HEGIUS (VAN DEN HECK), Alexander.
Dialogi. De scientia et eo q[uo]d co[n]tra Academicos. De tribus anim[a]e generibus. De incarnationis misterio dialogi duo quib[us] ... Dialogus physicus. De sensu et sensili. De arte et inertia. De rhetorica. De moralibus. Eiusde[m] Farrago cui addita invectiva eius in modos significandi ... Epistola una et altera eius ceteris apud suos latentibus.

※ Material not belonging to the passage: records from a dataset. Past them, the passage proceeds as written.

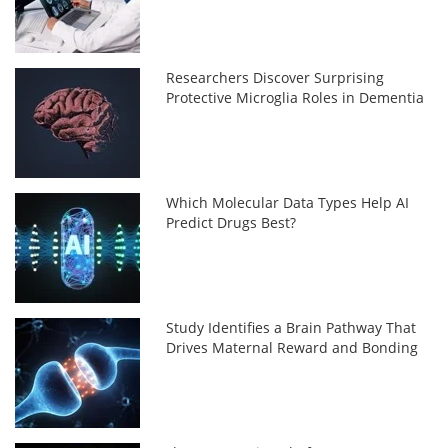
Researchers Discover Surprising
Protective Microglia Roles in Dementia
Which Molecular Data Types Help AI
Predict Drugs Best?
Study Identifies a Brain Pathway That
Drives Maternal Reward and Bonding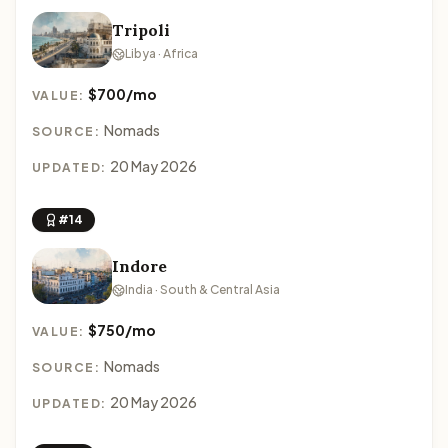
Tripoli
Libya · Africa
$700/mo
VALUE:
Nomads
SOURCE:
20 May 2026
UPDATED:
#14
Indore
India · South & Central Asia
$750/mo
VALUE:
Nomads
SOURCE:
20 May 2026
UPDATED: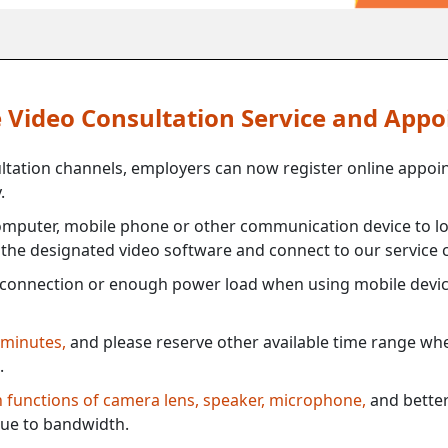
ne Video Consultation Service and App
ultation channels, employers can now register online appoi
.
mputer, mobile phone or other communication device to log
e the designated video software and connect to our service c
connection or enough power load when using mobile devi
 minutes,
and please reserve other available time range when
.
th functions of camera lens, speaker, microphone,
and better
ue to bandwidth.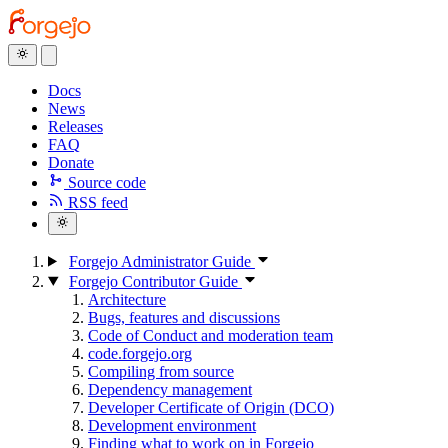
Docs
News
Releases
FAQ
Donate
Source code
RSS feed
Forgejo Administrator Guide
Forgejo Contributor Guide
Architecture
Bugs, features and discussions
Code of Conduct and moderation team
code.forgejo.org
Compiling from source
Dependency management
Developer Certificate of Origin (DCO)
Development environment
Finding what to work on in Forgejo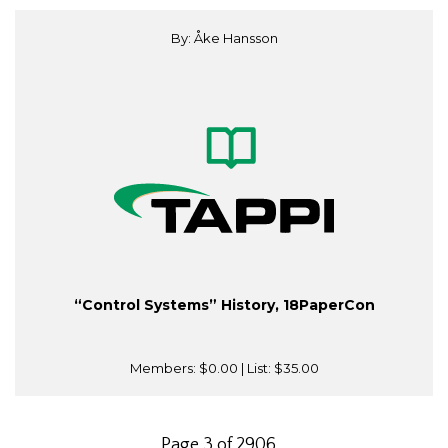
By: Åke Hansson
“Control Systems” History, 18PaperCon
Members:
$0.00
| List:
$35.00
Page 3 of 2906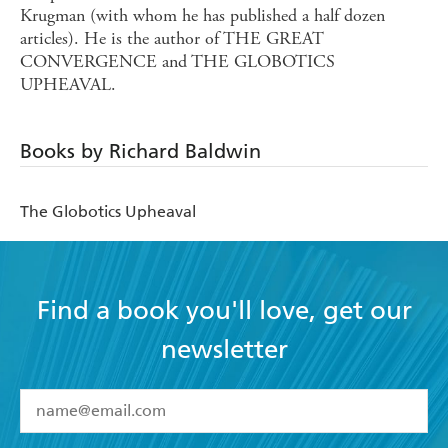
Krugman (with whom he has published a half dozen
articles). He is the author of THE GREAT
CONVERGENCE and THE GLOBOTICS
UPHEAVAL.
Books by Richard Baldwin
The Globotics Upheaval
Find a book you'll love, get our
newsletter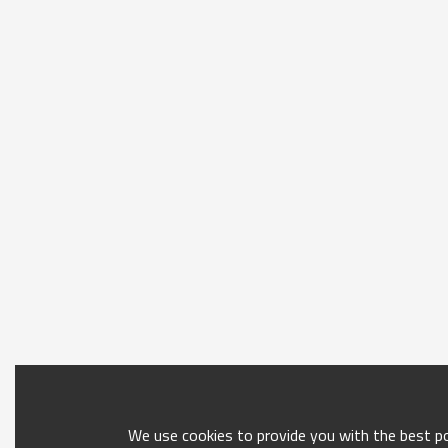
We use cookies to provide you with the best pos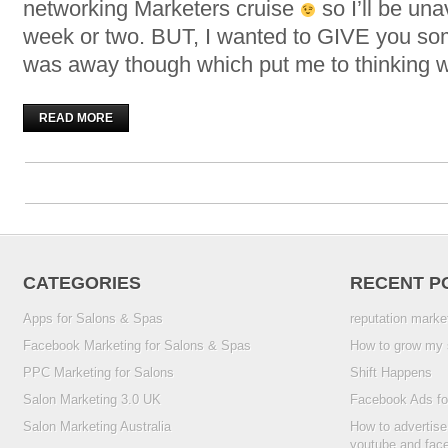
networking Marketers cruise
so I’ll be una
week or two. BUT, I wanted to GIVE you som
was away though which put me to thinking 
READ MORE
CATEGORIES
RECENT P
Apps for Salons & Spas
reputation marke
Facebook Marketing for Salons & Spas
How to grow my 
PPC Marketing for Salons
Shift Happens
Salon Marketing 3.0 UK
Facebook Ads fo
Salon Marketing Australia
How to advertise
youtube and fac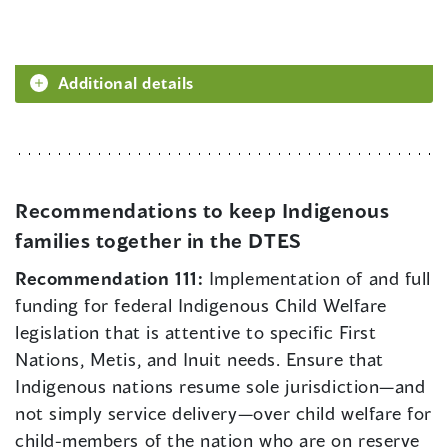
Additional details
Recommendations to keep Indigenous
families together in the DTES
Recommendation 111:
Implementation of and full
funding for federal Indigenous Child Welfare
legislation that is attentive to specific First
Nations, Metis, and Inuit needs. Ensure that
Indigenous nations resume sole jurisdiction—and
not simply service delivery—over child welfare for
child-members of the nation who are on reserve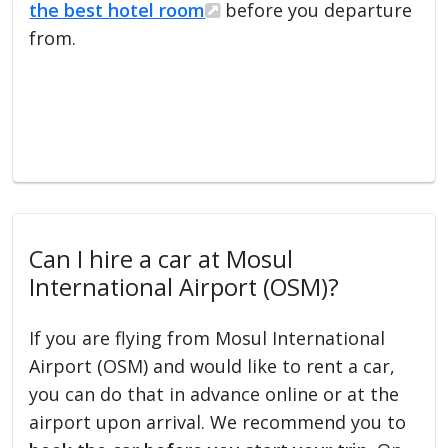
the best hotel room
before you departure
from.
Can I hire a car at Mosul
International Airport (OSM)?
If you are flying from Mosul International
Airport (OSM) and would like to rent a car,
you can do that in advance online or at the
airport upon arrival. We recommend you to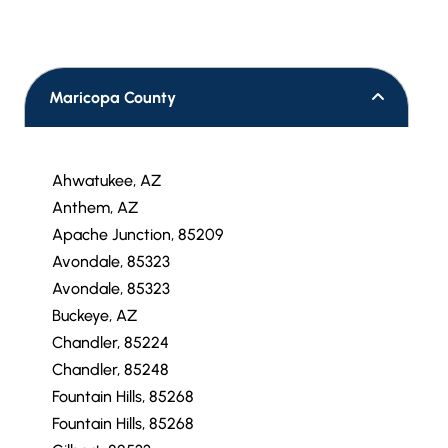
Maricopa County
Ahwatukee, AZ
Anthem, AZ
Apache Junction, 85209
Avondale, 85323
Avondale, 85323
Buckeye, AZ
Chandler, 85224
Chandler, 85248
Fountain Hills, 85268
Fountain Hills, 85268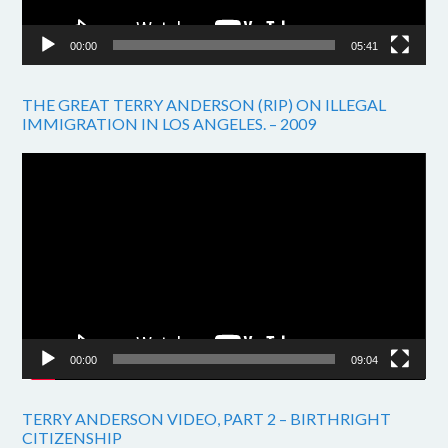
00:00
05:41
THE GREAT TERRY ANDERSON (RIP) ON ILLEGAL
IMMIGRATION IN LOS ANGELES. – 2009
Video
Player
00:00
09:04
TERRY ANDERSON VIDEO, PART 2 – BIRTHRIGHT
CITIZENSHIP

(Colophon: Deventer, Richard Pafraet, 1503). Small 4to (21 x 14.5 cm). With spaces left for 3- to 5-line manuscript initials (most with printed guide letters). Set in a rotunda gothic type with the title, colophon, running heads, etc. in a larger textura gothic and the author's name in a still larger rotunda, with occasional words in Greek. With one blue "Lombardic" initial filled in in manuscript, capitals and paragraph marks rubricated throughout. Half tan sheepskin (ca. 1860?). [170] pp.
€ 7,500
First edition of a collection of Latin dialogues and other short educational texts on religious and philosophical subjects by Alexander Hegius (ca. 1433/39?-1498), a pupil of Thomas à Kempis and Rudolph Agricola and since 1469 rector of the famous Illustre school at Deventer, where he shared quarters with the printer Pafraet, who published the book. Most of the dialogues were first printed in the present edition.
Hegius's erudition attracted many pupils, including Erasmus, Murmellius, Herman Busschius, Henricus Agricola, Johannes Caesarius and Herman Torrentinus. Under his direction the Deventer school soon counted over 2200 pupils and became a leading centre of humanist learning. He advocated the study of the Greek language for a better knowledge of the New Testament.

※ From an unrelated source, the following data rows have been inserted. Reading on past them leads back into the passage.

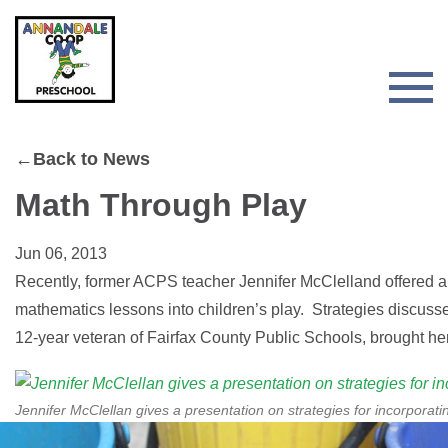
Skip
Skip
to
to
primary
main
navigation
content
Togg
Men
for
←Back to News
Main
Math Through Play
Jun 06, 2013
Recently, former ACPS teacher Jennifer McClelland offered a 
mathematics lessons into children’s play. Strategies discusse
12-year veteran of Fairfax County Public Schools, brought he
Jennifer McClellan gives a presentation on strategies for incorporati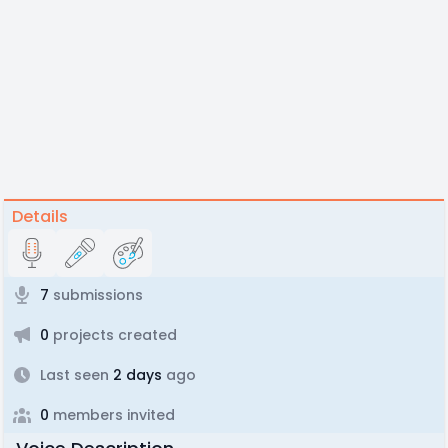
Details
7
submissions
0
projects created
Last seen
2 days
ago
0
members invited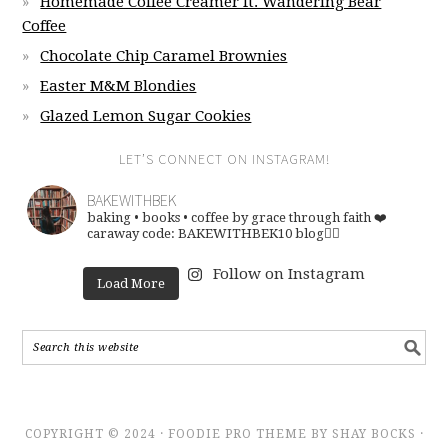
Homemade Coffee Creamer ft. Wandering Bear
Coffee
Chocolate Chip Caramel Brownies
Easter M&M Blondies
Glazed Lemon Sugar Cookies
LET’S CONNECT ON INSTAGRAM!
BAKEWITHBEK
baking • books • coffee
by grace through faith ❤️
caraway code: BAKEWITHBEK10
blog👇🏽
Follow on Instagram
Load More
COPYRIGHT © 2024 · FOODIE PRO THEME BY SHAY BOCKS ·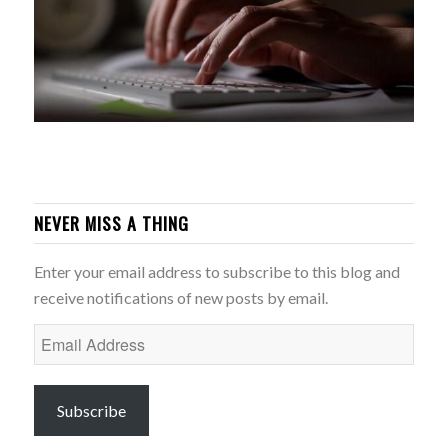
NEVER MISS A THING
Enter your email address to subscribe to this blog and
receive notifications of new posts by email.
Email
Address
Subscribe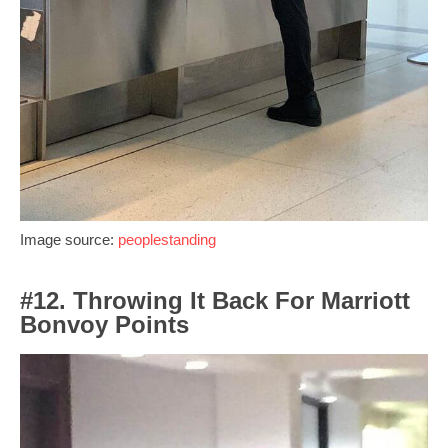
Image source:
peoplestanding
#12. Throwing It Back For Marriott
Bonvoy Points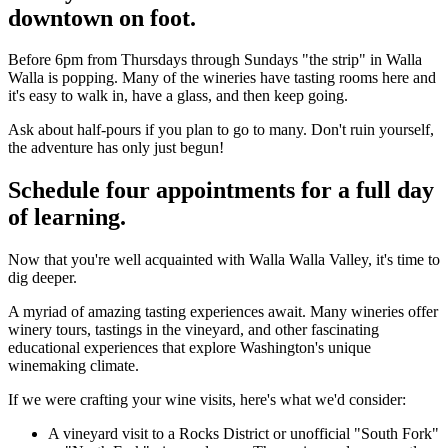
downtown on foot.
Before 6pm from Thursdays through Sundays "the strip" in Walla
Walla is popping. Many of the wineries have tasting rooms here and
it's easy to walk in, have a glass, and then keep going.
Ask about half-pours if you plan to go to many. Don't ruin yourself,
the adventure has only just begun!
Schedule four appointments for a full day
of learning.
Now that you're well acquainted with Walla Walla Valley, it's time to
dig deeper.
A myriad of amazing tasting experiences await. Many wineries offer
winery tours, tastings in the vineyard, and other fascinating
educational experiences that explore Washington's unique
winemaking climate.
If we were crafting your wine visits, here's what we'd consider:
A vineyard visit to a Rocks District or unofficial "South Fork"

With a slip containing a 4-line manuscript note in a 16th-century hand mounted at the foot of the first text page. Lacking the final blank leaf. With the first and last page slightly browned, minor and mostly marginal water stains on a few leaves and some repairs in the gutter (not affecting the text), but generally in good condition and only slightly trimmed. The binding is rubbed, with the spine damaged and faded patches on the back board. Netherlandish books 14432; Nijhoff & Kronenberg 1042; USTC 420071.